4 minute read
History
HISTORY
PHOTOGRAPHY
Steve Kowalski, A Better Exposure
DESIGN
Matt Wieczorek
IRON AGE
Flatiron Building Presses On
omaha’s iconic Flatiron building had a wonderful beginning. An article in a January 1912 edition of the Omaha Daily Bee previewed the eagerly anticipated spring opening of the building designed to fit the odd triangular lot created where St. Mary’s Avenue intersects Howard Street between 17th and 18th streets.
Inspired by New York City’s 22-story Flatiron Building that opened a decade earlier, banker and landowner Augustus F. Kountze envisioned a similarly shaped, four-story Georgian Revival building. Architect George Bernhard Prinz, whose works included the Livestock Exchange Building and the Tudor-revival style clubhouse at Omaha Country Club, designed Omaha’s Flatiron; and J.C. Mardis Co. (builder of Vinton School and multiple hotels) was named as builder.
The first-floor commercial and office space, the Daily Bee article said, would provide “exceptional opportunities and advantages for high-class retail merchandising.” The building’s three upper floors would be designated for “guests of the best class.” Omaha Daily News ads boasted 96 rooms and 30 baths, with rents starting at $18 per month.
It wasn’t long before someone realized the building was perfect for a restaurant. By December 1912, according to the Omaha Daily Bee, Ida Cooke opened the building’s first cafe. The first Flatiron Cafe would be one of several restaurants to operate on the building’s west end over the next 110 years, including the Hayden House in the 1950s and, eventually, the modern incarnation of the Flatiron Cafe that Steve and Kathleen Jamrozy opened in 1995. By the time the Jamrozys were considering the site, the building had gone through some rough times. It was repeatedly plagued by flooding that was only somewhat alleviated by a 1921 grading project and was finally being addressed in the mid-1990s. It deteriorated in the 1960s and 1970s; a 1977 photo from the Durham Museum’s archives shows a rooftop sign missing an “L” (reading “Fatiron.”) Benjamin Wiesman of Wiesman Development stepped forward to preserve and renovate the iconic building, which was added to the National Register of Historic Places in 1987.

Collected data
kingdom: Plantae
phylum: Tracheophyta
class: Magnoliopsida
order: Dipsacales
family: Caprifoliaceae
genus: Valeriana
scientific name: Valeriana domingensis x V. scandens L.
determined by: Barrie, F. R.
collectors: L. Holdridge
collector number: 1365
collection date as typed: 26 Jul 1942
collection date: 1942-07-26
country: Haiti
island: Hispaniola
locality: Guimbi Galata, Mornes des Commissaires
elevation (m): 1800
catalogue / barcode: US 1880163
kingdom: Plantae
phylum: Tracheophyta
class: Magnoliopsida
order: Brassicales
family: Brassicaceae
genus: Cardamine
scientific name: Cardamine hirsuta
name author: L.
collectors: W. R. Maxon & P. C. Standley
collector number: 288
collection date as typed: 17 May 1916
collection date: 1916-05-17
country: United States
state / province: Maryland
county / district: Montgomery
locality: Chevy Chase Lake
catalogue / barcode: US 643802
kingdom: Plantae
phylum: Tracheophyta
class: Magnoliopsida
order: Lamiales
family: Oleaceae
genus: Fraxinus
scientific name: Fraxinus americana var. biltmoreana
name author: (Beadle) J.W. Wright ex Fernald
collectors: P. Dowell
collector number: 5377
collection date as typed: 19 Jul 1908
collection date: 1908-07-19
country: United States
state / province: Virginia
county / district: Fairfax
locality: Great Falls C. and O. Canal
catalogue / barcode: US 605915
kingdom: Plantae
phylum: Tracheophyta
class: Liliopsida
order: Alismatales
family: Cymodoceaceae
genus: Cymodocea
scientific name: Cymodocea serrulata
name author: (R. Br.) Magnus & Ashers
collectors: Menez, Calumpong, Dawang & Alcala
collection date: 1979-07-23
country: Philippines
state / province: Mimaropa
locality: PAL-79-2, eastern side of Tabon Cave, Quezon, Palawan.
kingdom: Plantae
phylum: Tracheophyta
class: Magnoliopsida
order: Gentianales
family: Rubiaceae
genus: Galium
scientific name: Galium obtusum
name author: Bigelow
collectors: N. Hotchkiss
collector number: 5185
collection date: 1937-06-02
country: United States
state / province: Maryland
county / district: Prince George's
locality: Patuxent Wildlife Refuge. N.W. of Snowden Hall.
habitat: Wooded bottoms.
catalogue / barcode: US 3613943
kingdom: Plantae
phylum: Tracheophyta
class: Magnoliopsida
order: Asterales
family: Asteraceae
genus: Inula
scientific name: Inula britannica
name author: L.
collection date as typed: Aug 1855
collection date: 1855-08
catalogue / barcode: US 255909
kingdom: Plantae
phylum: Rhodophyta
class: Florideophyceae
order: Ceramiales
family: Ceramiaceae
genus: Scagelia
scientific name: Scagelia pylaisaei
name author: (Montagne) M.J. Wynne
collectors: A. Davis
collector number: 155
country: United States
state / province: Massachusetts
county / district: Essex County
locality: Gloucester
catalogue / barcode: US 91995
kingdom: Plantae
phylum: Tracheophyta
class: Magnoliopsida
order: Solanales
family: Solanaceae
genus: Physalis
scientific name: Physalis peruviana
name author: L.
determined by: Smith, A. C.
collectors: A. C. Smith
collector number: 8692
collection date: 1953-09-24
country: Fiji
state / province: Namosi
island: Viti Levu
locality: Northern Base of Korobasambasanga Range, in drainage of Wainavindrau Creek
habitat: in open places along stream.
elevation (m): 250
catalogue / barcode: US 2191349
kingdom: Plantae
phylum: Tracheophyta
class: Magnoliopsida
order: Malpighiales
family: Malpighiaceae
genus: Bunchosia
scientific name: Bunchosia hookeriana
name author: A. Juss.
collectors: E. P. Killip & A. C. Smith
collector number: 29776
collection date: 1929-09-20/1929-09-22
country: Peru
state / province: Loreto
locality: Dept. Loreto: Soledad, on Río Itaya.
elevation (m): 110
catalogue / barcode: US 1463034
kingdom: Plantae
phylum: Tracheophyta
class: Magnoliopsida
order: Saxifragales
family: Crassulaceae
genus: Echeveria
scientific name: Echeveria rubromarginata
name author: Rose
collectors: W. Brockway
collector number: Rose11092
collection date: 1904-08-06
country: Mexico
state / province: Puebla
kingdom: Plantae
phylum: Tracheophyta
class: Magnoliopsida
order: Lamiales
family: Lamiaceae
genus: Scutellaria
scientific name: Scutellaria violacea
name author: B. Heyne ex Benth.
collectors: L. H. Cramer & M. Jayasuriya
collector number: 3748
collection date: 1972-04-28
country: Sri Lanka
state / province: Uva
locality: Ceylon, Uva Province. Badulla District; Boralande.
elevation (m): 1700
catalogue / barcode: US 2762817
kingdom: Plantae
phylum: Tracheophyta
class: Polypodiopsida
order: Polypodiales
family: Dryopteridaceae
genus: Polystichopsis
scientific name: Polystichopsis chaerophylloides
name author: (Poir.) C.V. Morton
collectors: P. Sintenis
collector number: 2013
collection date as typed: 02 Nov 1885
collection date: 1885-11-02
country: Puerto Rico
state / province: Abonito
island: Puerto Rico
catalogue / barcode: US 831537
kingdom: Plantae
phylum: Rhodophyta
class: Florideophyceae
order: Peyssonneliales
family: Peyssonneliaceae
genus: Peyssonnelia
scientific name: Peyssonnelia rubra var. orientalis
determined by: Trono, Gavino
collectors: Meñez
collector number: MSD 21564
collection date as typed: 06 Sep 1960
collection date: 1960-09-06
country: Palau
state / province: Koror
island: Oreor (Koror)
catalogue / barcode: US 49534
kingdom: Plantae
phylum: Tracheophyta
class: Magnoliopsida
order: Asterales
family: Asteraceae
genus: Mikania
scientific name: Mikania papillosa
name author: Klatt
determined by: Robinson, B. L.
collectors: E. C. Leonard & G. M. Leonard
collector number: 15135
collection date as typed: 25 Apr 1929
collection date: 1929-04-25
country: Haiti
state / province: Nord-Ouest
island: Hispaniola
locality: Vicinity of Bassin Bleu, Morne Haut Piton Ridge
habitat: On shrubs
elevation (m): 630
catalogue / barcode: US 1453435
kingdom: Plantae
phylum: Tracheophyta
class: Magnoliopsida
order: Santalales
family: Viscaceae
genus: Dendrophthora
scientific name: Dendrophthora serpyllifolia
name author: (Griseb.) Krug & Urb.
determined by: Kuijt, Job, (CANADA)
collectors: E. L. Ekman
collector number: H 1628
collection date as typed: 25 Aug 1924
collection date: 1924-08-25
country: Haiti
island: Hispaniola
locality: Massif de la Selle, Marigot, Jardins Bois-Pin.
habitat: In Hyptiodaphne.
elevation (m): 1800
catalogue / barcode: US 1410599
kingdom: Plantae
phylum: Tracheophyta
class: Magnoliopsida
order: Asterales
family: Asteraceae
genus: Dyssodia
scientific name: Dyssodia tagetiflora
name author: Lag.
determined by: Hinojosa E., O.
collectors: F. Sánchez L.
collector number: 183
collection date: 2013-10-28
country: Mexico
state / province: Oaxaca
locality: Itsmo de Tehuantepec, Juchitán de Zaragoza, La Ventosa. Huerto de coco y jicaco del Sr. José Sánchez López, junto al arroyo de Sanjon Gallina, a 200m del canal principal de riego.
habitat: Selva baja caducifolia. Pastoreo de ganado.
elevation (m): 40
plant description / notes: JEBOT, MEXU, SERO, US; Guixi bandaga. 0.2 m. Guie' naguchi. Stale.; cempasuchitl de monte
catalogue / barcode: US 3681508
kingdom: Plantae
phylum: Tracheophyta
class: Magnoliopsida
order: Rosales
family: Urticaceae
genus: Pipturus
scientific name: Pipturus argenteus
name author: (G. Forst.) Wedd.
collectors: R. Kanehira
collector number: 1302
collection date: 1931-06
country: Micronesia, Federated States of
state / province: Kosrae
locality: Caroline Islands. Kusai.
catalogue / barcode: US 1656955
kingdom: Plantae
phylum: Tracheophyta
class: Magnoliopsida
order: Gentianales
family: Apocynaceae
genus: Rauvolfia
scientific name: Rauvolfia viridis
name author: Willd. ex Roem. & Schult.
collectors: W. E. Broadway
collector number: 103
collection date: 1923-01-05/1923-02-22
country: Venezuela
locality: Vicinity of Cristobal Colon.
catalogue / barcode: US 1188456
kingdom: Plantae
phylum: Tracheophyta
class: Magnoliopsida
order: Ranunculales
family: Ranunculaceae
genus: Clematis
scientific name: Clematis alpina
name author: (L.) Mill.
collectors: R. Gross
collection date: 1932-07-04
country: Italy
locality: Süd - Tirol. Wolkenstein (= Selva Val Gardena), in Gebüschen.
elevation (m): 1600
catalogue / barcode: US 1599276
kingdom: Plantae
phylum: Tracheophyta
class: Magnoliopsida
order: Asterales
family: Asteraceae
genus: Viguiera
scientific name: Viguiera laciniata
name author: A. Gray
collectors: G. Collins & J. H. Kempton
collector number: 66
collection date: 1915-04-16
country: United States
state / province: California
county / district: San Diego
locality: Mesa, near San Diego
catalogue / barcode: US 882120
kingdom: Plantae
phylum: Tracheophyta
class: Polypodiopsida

USING THE INFORMATION ▸
**1.** List every person named in the four paragraphs of the article on Omaha's Flatiron Building.
**2.** Resume the article on Omaha's Flatiron Building, starting right after its final sentence.

EXERCISE RESULTS ▸
**1.** Augustus F. Kountze, George Bernhard Prinz, Ida Cooke, Steve Jamrozy, Kathleen Jamrozy, Benjamin Wiesman

**2.**
“As loved as our Flatiron Building is, there were a number of times it was slated for the wrecking ball,” Kathleen Jamrozy said. “Fortunately, the Wiesman family in the ’80s saw the potential there and they put a lot of money into refurbishing it for offices. They also did the work to get it on the national historic register.”
To modern consumers, a “flatiron” is a tong-like cosmetic device that straightens hair. A “flatiron” 100 years ago was a clothes iron, made of cast iron with a tall triangular chamber underneath for users to insert coal to heat the press plate. Builders of several dozen Flatiron buildings (by official or colloquial name) in the U.S. must have seen majesty in the design.
“As you are approaching the building, there is a sense—it’s almost like the prow of a ship,” Jamrozy said. She’s visited the Flatiron buildings in NYC, Chicago, and San Francisco, and restaurant patrons sent postcards from Flatiron buildings all over the world. “[Those were] always a delight to receive.” Jamrozy found the less-documented past of the building intriguing, she said. Historical rumor has it that the hotel was a haven for mobsters in the 1930s, including the infamous Al Capone, who was associated with Omaha’s crime boss Tom Dennison.
“We always joked that there was ‘mobster dust’ we cleaned off the ledges,” Jamrozy said. “There is a charm to the mythology of it.”
Although the original vision was to open a casual dining restaurant elsewhere in the city, the Jamrozys felt the proximity to the Orpheum and the downtown hotels was better suited to fine dining.
“Certainly, we were a destination restaurant,” Jamrozy said. “But it was also a place where people would come and park and have dinner, and then be able to stroll downtown, which I always felt was such a plus.”
“It was our absolute favorite place to eat for years and years. We ate there every time we attended Orpheum events—every few months—and had lots of special-occasion dinners,” former patron Gary Glissman said. “The Flatiron definitely had some of the best food, service, and atmosphere of any restaurant in Omaha.”
“People would come in and feel special every time they visited,” Jamrozy said. “Hospitality was our brand.”
Jamrozy couldn’t see the brand working for indefinite carryout service when the COVID-19 pandemic hit. The Flatiron Cafe closed in 2020. The building hosted a series of pop-ups by restaurauteur Nick Bartholomew in summer 2021, and in October last year it was announced that Omaha’s second Dirty Birds location would move in this year.
“What’s important is that the Flatiron has held many stories,” Jamrozy said. “The building has a long history and, God willing, it will have a long history ahead.”